A while ago now, The Los Angeles Review (with support from Letras Latinas), commissioned me a piece focusing on the concepts of Joy and Resistance for their Latinex Digital Poetics folio. Camilo Loaiza Bonilla, the issue’s editor, puts it this way:
“(i)n 2025, the Latinx community in the U.S. is experiencing fear and uncertainty that threatens to tear down what our communities have built together. (Un)expectedly, I have found that many have grown stronger in these times—not because of that fear and uncertainty, but despite it. Poetry encourages this growth; it unravels, heals, and puts together again. It swallows fear and uncertainty and spits out something new, different, and so resilient it cannot be taken away: joy. Joy resists.

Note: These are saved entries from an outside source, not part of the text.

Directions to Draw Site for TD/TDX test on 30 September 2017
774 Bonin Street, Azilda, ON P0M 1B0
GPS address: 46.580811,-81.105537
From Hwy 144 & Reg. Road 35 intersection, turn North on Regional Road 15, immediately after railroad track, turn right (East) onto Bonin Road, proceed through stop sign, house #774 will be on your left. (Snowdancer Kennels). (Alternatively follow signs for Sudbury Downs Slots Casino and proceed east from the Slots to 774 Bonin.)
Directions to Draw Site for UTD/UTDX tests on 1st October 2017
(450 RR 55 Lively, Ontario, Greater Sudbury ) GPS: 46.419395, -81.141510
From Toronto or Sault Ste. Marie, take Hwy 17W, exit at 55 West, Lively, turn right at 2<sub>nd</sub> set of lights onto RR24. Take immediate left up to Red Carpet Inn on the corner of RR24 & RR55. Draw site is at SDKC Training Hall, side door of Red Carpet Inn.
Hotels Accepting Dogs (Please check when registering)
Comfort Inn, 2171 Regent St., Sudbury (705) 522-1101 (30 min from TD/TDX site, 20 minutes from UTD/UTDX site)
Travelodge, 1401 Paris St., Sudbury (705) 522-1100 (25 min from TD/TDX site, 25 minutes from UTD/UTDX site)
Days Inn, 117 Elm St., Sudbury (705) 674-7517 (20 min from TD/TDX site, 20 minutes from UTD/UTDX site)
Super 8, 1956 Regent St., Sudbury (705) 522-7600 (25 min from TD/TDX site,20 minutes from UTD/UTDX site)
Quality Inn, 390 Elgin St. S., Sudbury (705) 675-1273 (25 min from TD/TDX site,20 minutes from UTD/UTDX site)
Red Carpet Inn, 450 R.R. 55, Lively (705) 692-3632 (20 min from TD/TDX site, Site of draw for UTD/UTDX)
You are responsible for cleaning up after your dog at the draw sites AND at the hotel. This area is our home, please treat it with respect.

Electronic Literature (E-Lit) finds itself in a unique position. To create E-Lit is to experiment; to experiment is to play; thus, to play—inherently—is to foster joy. Digital poetry specifically has an ability to engage readers in a distinctive dimension that opens the reader/viewer/player to new perspectives and possibilities—in craft and of futurity—that help deepen the positive impact we can have on our communities now.”
So? how to resist and how to joy and how to joyfully resist and resistantly joy? joy as noun and verb, resist as both too. La resistencia; my daughter’s middle name is Joy.

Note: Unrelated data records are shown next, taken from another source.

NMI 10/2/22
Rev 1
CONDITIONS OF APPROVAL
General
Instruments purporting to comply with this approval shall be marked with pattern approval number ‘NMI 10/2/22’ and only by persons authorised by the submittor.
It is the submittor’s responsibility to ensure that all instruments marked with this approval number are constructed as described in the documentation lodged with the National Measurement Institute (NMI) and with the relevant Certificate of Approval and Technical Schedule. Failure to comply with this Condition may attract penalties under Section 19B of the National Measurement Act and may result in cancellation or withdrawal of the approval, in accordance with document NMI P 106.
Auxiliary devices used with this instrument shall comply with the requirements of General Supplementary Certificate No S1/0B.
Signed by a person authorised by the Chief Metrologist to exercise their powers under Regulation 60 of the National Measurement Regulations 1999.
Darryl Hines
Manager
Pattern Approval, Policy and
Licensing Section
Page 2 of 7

“Resistance to” is the poem I ended up writing; an interactive, multi-platform poem that needs to be downloaded and played locally in your own computer. The poem travels, as do we; the poem resists, as you do, and somewhere in between you may find joy, I hope.
This week we’ll be talking about this poem and other pieces in the folio with Camilo Loaiza, Brent Ameneyro and Joshua Escobar at the AWP conference. enJoy.